En el último punto del fallo, el Tribunal de Casación indica: “Cabe concluir, en función de todo lo expuesto, que si bien la hipótesis presentada por la acusación privada resultaba plausible, el análisis de la totalidad de la prueba rendida en el debate no permite otorgarle un valor convictivo de tal entidad como para revertir el fallo absolutorio dictado por el tribunal del debate, porque las dudas sobre lo realmente ocurrido son de tal envergadura que no resulta posible calificar de arbitrario al pronunciamiento en crisis, ni tampoco resulta factible anularlo y ordenar un nuevo juicio, porque más allá del tiempo transcurrido, el debate ha sido realizado respetando las reglas del debido proceso y defensa en juicio de las partes, quienes pudieron presentar sus hipótesis y las pruebas respaldatorias de sus pretensiones”.

Somos razonables en nuestros reclamos, parece. Pero no es suficiente. 

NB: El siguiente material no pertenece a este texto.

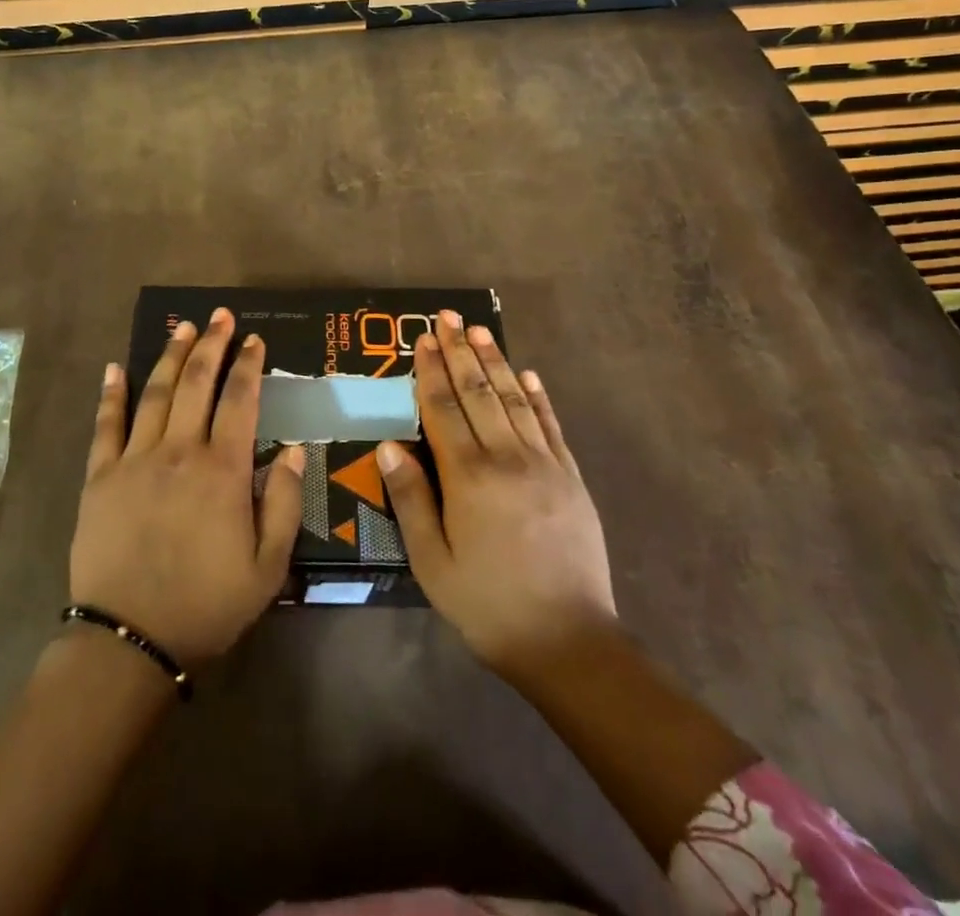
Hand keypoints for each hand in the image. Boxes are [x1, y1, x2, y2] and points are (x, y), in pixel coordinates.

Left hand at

Repasando: la Cámara de Casación describe varios interrogantes que no pudieron ser respondidos (“la lamentable serie de hechos inexplicables ocurridos aquella madrugada en la dependencia policial”), reconoce que no se puede condenar a los sospechosos por un “estado de duda que impide arribar a conclusiones probatorias” y “reina” en “varios puntos del debate”, atribuye esa duda al “lapso de tiempo transcurrido y la deficiencia de la investigación a cargo de los organismos judiciales” que tuvieron “una importante incidencia en el resultado absolutorio del veredicto”. Para ser más claros aún, repetiremos la idea con un lenguaje despojado de tecnicismos jurídicos: un chico con signos de haber sido golpeado es arrollado por un tren unas horas después de haber estado demorado en una comisaría cuyos efectivos había tenido problemas con él la noche anterior. La propia policía sospechada encabeza la investigación y los fiscales siguen esa primera hipótesis, con matices, por 16 años. Cuando finalmente llega a juicio, el Tribunal de juicio y su instancia superior admiten que no se los puede culpar por el hecho por todo el tiempo que pasó y las fallas severas en la investigación.

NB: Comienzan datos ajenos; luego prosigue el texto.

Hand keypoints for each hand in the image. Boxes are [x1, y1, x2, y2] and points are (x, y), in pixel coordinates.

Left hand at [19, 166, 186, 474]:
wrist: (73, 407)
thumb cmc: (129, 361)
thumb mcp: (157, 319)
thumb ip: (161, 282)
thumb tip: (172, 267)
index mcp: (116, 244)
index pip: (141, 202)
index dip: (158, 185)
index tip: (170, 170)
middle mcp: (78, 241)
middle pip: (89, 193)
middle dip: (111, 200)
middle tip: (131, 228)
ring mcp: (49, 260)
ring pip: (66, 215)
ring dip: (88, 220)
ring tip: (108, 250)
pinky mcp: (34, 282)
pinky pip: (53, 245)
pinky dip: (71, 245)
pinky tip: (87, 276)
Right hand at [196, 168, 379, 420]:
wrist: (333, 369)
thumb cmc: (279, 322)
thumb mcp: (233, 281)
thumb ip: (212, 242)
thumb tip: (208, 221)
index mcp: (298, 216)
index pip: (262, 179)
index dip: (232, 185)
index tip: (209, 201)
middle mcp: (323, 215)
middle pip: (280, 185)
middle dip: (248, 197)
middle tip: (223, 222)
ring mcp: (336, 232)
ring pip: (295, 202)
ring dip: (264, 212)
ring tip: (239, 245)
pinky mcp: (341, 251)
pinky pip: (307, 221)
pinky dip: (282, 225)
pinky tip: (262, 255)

¿Cómo responde el Estado frente a la necesidad reparatoria de los familiares y de al menos una parte de la sociedad que demanda saber qué pasó con el joven de apenas 18 años? ¿Quién dentro del Estado se hará responsable por ese “estado de duda de tal envergadura” que no permite conocer la verdad sobre esta muerte y que ha sido creado, de mínima, por la inoperancia del propio Estado? Como CIAJ hemos apelado la sentencia de Casación, para que sea la Suprema Corte de Justicia Provincial la que revise la sentencia absolutoria.  

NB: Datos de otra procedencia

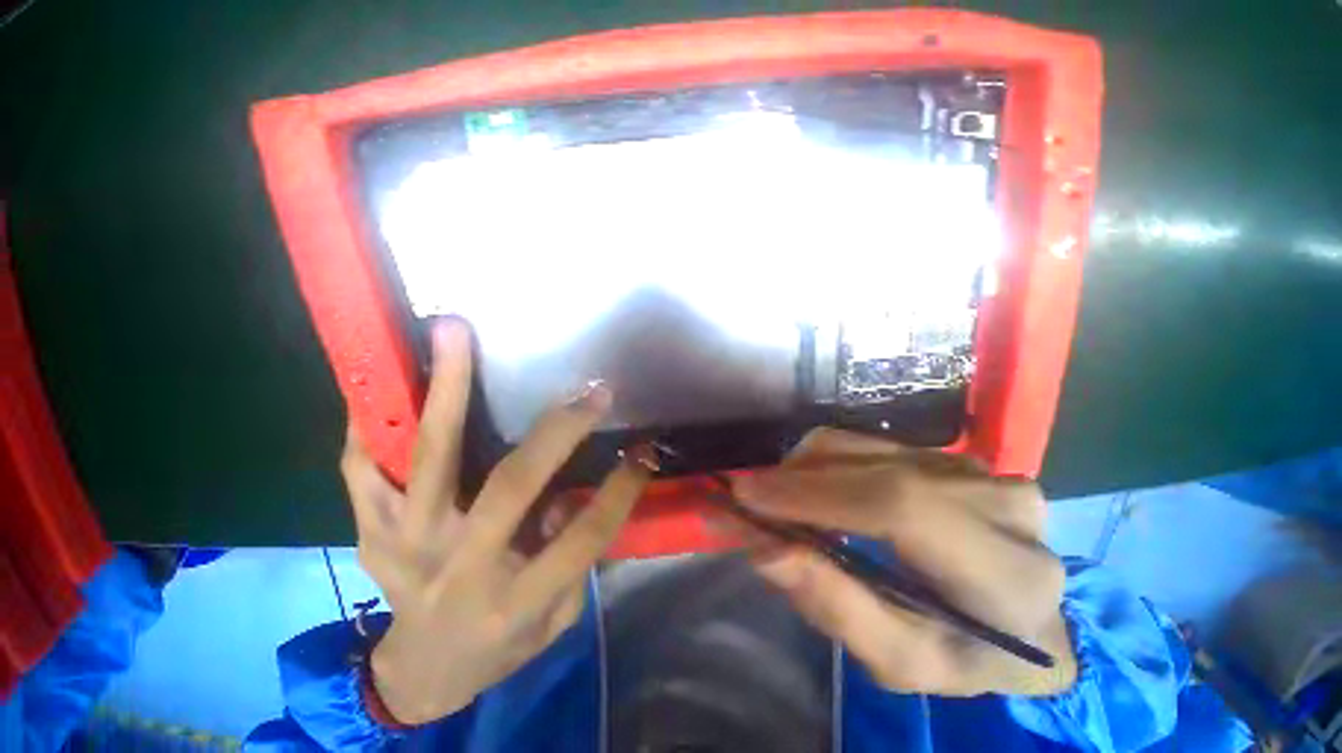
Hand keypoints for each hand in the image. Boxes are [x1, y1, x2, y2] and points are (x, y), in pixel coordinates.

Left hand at [340, 319, 650, 724]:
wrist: (421, 673)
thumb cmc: (501, 646)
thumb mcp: (554, 619)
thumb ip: (570, 557)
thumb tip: (569, 491)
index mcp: (514, 601)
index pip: (583, 535)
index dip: (621, 490)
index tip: (645, 450)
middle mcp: (458, 568)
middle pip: (511, 486)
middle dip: (559, 431)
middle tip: (589, 392)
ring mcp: (403, 545)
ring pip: (428, 459)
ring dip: (445, 391)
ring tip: (455, 334)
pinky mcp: (369, 531)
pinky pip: (363, 469)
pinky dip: (374, 421)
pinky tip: (387, 376)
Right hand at [731, 429, 1076, 696]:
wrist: (1025, 620)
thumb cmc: (965, 655)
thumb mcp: (902, 662)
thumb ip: (836, 607)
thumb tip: (764, 547)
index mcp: (1006, 572)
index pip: (900, 507)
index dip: (814, 494)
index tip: (747, 496)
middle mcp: (1000, 502)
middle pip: (873, 467)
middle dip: (795, 479)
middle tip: (747, 497)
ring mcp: (978, 468)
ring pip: (863, 446)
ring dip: (806, 469)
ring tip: (779, 500)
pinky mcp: (952, 453)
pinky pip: (868, 444)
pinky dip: (826, 463)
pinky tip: (814, 491)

La muerte de Cristian Pérez fue hace 18 años. El juicio que absolvió a los sospechosos fue hace dos. En este momento, Facundo Astudillo Castro, un joven de 22 años, está desaparecido. Ni el fiscal ni la jueza reciben a su familia y no parecen apartarse demasiado de la versión que desde un principio planteó la policía. ¿Qué vemos con especial detenimiento, como organización que se dedica al análisis de ciertas prácticas judiciales, en esas dos causas, en la de la muerte de Santiago Maldonado y el asesinato de Rafael Nahuel? Miramos las continuidades. Miramos la convalidación judicial de prácticas policiales, ilegales y violentas. Miramos la letra del discurso que niega, esconde y prolijamente avala. Miramos cómo ciertos sujetos parecieran no acceder a la categoría de víctimas. Y cómo ciertos otrxs parecen siempre gozar de mayor credibilidad. Cierta convicción judicial.

Y nos queda flotando una pregunta: ¿Hay mayores garantías de que se llegue a la verdad en la investigación de lo sucedido con Facundo, que las que tuvo la investigación sobre Cristian 18 años atrás?